Zuletzt wohnte er in der Wittelsbacherstraße, in dem Hochhaus neben dem Hallenbad, und freute sich, dass er nicht die Heizung aufdrehen musste, weil das Bad seine Wohnung mit erwärmte.“ Zwei Jahre später erhielt Rudolf Triebel einen weiteren Auftrag der Stadt Rosenheim. Am 31. Januar 1963 beschloss der Kulturausschuss Triebels „Vogeltränke mit Rebhühnern“ als „Kunst am Bau“ vor dem Gebäude Marienberger Straße 3-7 der ebenfalls neu erbauten Städtischen Wohnanlage aufzustellen. Triebel gestaltete einen kräftigen Würfelblock, darauf drei Rebhühner in abstrahierender Reduktion der Formen und größenmäßiger Staffelung.
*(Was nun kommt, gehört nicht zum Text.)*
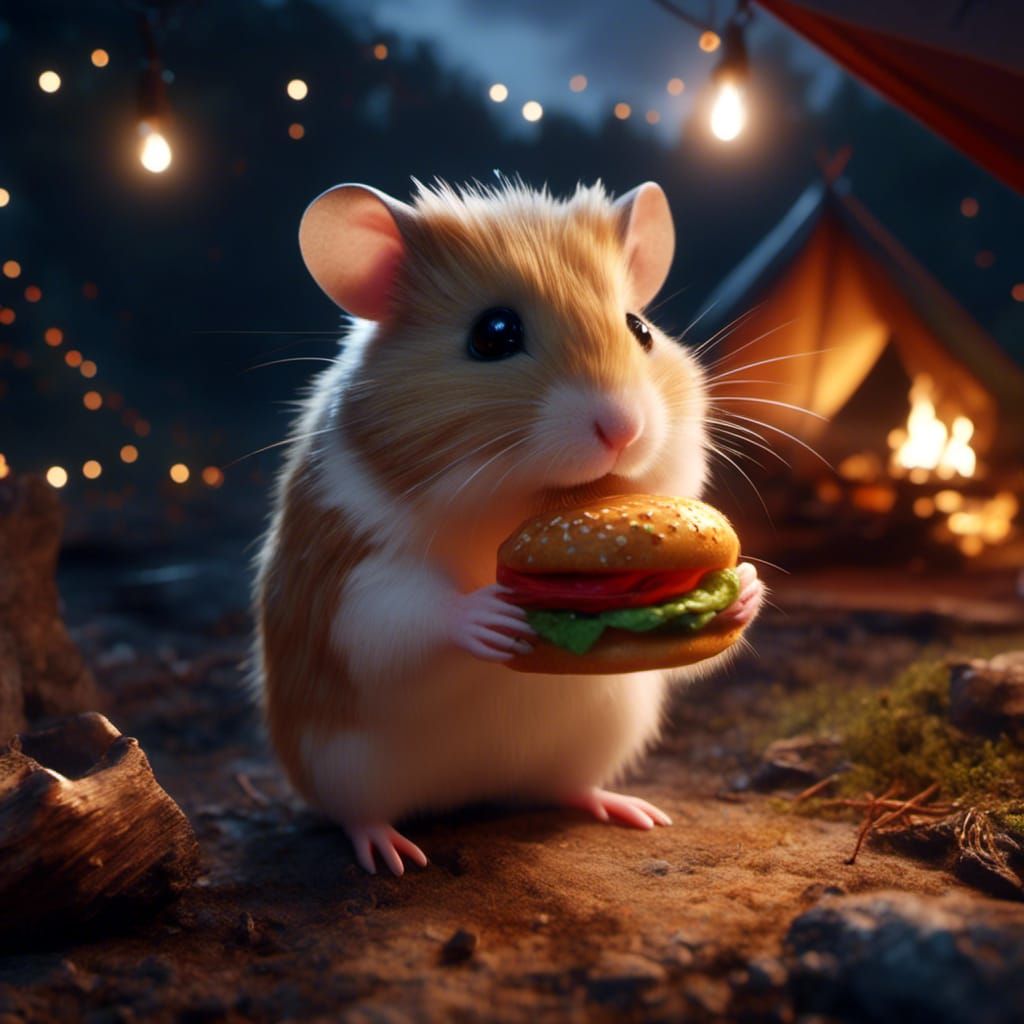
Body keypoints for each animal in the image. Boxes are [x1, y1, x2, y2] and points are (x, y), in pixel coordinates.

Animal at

In einer leichten Vertiefung des Blocks sammelt sich Regenwasser als Tränke. Leider ist seit Jahren der Kopf des größten Vogels deutlich beschädigt. Im Januar 1965 war Triebel im Gespräch für acht großformatige Reliefs in Muschelkalk mit stilisierten Tierdarstellungen und einem Innschiff, die über den Eingängen der ebenfalls neu gebauten Städtischen Wohnanlage in der Herderstraße 5-19 angebracht werden sollten. Nicht alle im Kulturausschuss fanden es im gut, dass Triebel schon wieder einen Auftrag bekommen sollte und, dass Stadtbaurat Franz Stadler dem Ausschuss die Entwürfe Triebels nur noch zur Absegnung vorlegte, und forderten für zukünftige Vergaben einen Wettbewerb.
Enkelin hat sein
Talent geerbt
Doch zurück zum Sohn Hans Triebel, der sichtlich stolz ist auf seine Tochter: „Die Enkelin hat viel Talent vom Großvater geerbt und sie ist auch die, die von allen ihre musischen und künstlerischen Begabung am meisten einsetzt.“ Die Rede ist von Andrea Hailer, der Vorsitzenden des „Kulturforum Rosenheim“, die gleich noch ergänzt: „Mein Großvater war befreundet mit Rolf Märkl und die beiden tauschten immer wieder Kunstwerke untereinander aus. Einig waren sie sich nicht immer, weil mein Großvater fand, Rolf würde zu viele ‚Nackerde‘ zeigen.“ Gut, dass die Anekdoten um Rudolf Triebel im Familienkreis weitergepflegt werden, denn zu schnell verblasst in der Öffentlichkeit ein Künstlerleben.